The government-appointed board meets on Monday to receive bids from suitors. On the same day, it could announce a buyer of a 51% stake in the outsourcing company that had to scramble to raise funding to meet short-term needs this year.
Three months ago, Satyam’s founder and chairman shocked investors by saying profits had been overstated for years, and putting in doubt the survival of the company once ranked as India’s fourth largest outsourcing firm.
The government quickly stepped in and sacked the board as it sought to limit damage from India’s biggest corporate scandal.
Also Read The Satyam Fiasco (Full Coverage)
Satyam’s board met in Mumbai on Thursday, in a move analysts said could be to finalise the procedures for Monday. Chairman Kiran Karnik told Reuters the due diligence by suitors of Satyam was still going on.
Indian engineering conglomerate Larsen & Toubro, which has a small software services unit, mid-sized outsourcer Tech Mahindra and US private equity firm WL Ross & Co are among the suitors.
Larsen & Toubro, which has built up a stake of about 12% in Satyam, is seen by many analysts as a front-runner.
“For now, our advice could be skewed to a price lower than the current market price, but at the end of the day we want to win. So there can be some room left to go higher,” said an investment banker, who did not want to be named as he was not authorised to speak to the media.
Indian media have reported IT services provider Cognizant Technology Solutions has joined the race. A spokesman for the US company declined to comment to Reuters on market speculation.
New York-listed Satyam’s market value has plunged to around $600 million from $7 billion in May. The stock ended at Rs47.15 (90 US cents) on Thursday, down more than 90% from its last year’s high of Rs544.
Analysts said Satyam looks attractive due to its long list of marquee clients and due to the plunge in market value.

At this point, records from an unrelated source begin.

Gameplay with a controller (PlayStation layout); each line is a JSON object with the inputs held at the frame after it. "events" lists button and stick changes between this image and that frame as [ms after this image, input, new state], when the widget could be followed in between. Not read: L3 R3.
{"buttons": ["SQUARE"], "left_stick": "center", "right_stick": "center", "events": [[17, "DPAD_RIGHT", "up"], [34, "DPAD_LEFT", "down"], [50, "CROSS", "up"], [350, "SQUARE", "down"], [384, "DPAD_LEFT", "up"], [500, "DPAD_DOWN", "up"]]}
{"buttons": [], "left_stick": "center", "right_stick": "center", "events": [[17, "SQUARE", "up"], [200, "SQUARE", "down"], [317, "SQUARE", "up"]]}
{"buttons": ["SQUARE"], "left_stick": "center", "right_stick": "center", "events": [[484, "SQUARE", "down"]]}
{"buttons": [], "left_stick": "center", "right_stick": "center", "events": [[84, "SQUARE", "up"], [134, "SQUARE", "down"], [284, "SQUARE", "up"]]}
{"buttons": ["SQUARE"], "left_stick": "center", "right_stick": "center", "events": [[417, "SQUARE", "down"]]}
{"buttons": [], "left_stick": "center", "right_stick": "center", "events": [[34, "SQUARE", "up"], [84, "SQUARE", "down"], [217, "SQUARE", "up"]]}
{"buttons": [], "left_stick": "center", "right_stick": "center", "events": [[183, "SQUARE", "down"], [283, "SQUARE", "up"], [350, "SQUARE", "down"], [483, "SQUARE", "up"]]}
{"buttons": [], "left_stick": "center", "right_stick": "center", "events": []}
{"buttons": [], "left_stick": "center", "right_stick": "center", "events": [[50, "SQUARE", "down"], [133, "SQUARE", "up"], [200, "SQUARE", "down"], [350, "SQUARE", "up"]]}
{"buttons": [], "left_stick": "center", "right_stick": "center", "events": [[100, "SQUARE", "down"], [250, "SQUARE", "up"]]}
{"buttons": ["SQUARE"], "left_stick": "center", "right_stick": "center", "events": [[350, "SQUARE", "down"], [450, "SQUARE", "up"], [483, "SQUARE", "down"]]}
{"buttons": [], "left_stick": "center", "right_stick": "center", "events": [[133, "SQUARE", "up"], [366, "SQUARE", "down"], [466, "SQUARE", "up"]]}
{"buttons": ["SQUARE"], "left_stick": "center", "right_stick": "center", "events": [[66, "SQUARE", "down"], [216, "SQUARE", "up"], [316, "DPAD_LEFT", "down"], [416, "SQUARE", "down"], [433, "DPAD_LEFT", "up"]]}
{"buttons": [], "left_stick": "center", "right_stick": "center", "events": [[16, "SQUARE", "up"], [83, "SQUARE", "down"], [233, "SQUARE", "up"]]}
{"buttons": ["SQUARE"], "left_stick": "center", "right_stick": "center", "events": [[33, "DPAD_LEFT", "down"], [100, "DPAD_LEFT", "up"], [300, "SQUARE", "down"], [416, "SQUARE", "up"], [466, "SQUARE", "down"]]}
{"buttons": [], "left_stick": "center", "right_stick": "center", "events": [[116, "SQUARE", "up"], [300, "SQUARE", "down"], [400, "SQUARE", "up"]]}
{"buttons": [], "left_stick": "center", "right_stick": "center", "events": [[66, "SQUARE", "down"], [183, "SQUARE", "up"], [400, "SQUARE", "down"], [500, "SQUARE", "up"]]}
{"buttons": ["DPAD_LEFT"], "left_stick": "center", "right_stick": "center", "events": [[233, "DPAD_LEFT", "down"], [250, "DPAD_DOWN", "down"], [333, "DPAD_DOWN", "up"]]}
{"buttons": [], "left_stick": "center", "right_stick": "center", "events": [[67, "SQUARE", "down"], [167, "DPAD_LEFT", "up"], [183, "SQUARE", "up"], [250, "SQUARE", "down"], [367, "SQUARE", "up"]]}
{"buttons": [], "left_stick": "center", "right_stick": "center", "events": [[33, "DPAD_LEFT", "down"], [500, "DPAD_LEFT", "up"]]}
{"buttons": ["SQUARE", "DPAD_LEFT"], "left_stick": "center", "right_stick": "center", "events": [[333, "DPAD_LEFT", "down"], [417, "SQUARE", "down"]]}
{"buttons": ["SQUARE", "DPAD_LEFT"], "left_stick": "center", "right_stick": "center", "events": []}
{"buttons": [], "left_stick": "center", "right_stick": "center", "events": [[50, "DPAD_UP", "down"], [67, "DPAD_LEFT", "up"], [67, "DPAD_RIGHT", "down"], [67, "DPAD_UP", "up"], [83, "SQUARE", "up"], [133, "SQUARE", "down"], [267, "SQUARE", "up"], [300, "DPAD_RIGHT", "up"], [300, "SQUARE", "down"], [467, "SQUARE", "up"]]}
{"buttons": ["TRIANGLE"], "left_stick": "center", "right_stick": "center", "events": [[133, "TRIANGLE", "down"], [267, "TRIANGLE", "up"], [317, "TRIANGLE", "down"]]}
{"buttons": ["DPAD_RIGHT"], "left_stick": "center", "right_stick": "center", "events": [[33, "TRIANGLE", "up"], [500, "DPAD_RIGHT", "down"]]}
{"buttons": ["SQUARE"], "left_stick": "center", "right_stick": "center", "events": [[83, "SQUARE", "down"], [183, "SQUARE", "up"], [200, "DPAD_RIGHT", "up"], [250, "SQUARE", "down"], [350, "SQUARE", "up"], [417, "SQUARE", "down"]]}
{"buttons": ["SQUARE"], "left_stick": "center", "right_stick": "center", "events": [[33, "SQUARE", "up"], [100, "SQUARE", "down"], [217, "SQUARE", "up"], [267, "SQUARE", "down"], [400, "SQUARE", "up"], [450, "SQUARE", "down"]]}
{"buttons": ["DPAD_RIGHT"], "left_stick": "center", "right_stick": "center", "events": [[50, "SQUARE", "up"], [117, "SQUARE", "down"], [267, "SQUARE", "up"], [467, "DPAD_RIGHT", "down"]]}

However, they are unsure how to value the company due to uncertainty about its accounts and legal liabilities arising from the lawsuits filed in the United States by its shareholders.
Indian media has reported more than 40 clients of Satyam have left the company since the revelation of the $1 billion-plus fraud, but Satyam has declined comment.
No intensive bidding
Tarun Sisodia, head of research at Anand Rathi Financial Services in Mumbai, did not expect bids to top Rs60 a share.
“I don’t think the bidding will be intensive. If anything, the market would be disappointed by the outcome of the bidding,” he said. “Bidders will be extremely cautious in going overboard given the lack of information.”
In October, Satyam had said it had around 53,000 employees and more than 600 clients including General Electric, Cisco Systems, and Qantas Airways.
Investment banking sources with knowledge of the proceedings said bids would be finalised only after due diligence was completed.
The inspection by bidders is being done through access to data containing “certain non-public information”, and Satyam’s management will provide an overview of operations and strategy.
Forrester said in a report last week while the sale would allay fears about Satyam’s survival, clients would still face uncertainty about the acquired outsourcer’s direction, service offerings and client relationship.
“Another uncertainty is the risk that the deal falls apart and Satyam goes back to square one,” Sudin Apte, country head of the market research firm, wrote in the report.
On Tuesday, Central Bureau of Investigation (CBI) filed charges against nine people including Satyam’s founder, former chief financial offer, former managing director and two former external auditers. All of them are being held in jail.
Satyam has not reported earnings since reporting July-September in October as its accounts are being restated.